Provided text Block Start

Baobab Table Experiences (Pty) Ltd is a premium Pan-African dining and cultural hospitality company that combines exceptional African cuisine with live entertainment, storytelling, music, art and immersive cultural experiences. Unlike a traditional restaurant, Baobab Table positions itself as an “African Cultural Destination”, offering guests an evening-long journey through the cuisines, traditions, music and heritage of the continent.
The flagship venue will launch in Johannesburg before expanding into Cape Town, Durban and selected tourism destinations. The Company will also develop catering and events, African culinary retail products, cooking academies, hospitality consulting and franchising, creating a diversified hospitality group with multiple recurring revenue streams. The Company seeks R75.5 million in equity funding to establish the flagship destination and build the Baobab Table brand.
|
R75.5m Equity sought |
R205m Year-5 revenue |
R56.8m Year-5 EBITDA (27.7%) |
220 Flagship seats |
The proposition
Sponsor projections show revenue scaling from R48 million in Year 1 to R205 million by Year 5, with EBITDA rising from R8.6 million (17.9% margin) to R56.8 million (27.7% margin). This plan preserves those headline operating projections exactly and independently re-derives the full three-statement model beneath EBITDA, depreciation from the asset register, 27% South African corporate tax with assessed-loss relief, and working capital. On the re-derived numbers the business is profitable from Year 1 and generates roughly R31 million of net profit by Year 5, with the balance sheet tying to zero in every year.

Provided text Block End
Available data Block Start

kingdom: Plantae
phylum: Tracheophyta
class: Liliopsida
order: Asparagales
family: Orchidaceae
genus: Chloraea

Available data Block End
Available data Block Start

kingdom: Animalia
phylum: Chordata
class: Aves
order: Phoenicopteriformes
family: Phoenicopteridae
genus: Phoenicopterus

Available data Block End

### [Task details]
Using the Baobab Table overview, answer each question briefly.
(a) In which city will the flagship venue launch?
(b) What corporate tax rate is applied in the re-derived model?
(c) How many seats will the flagship have?
The rows are drawn from a different source than the Baobab Table overview.

### [Exercise solution]
(a) Johannesburg
(b) 27%
(c) 220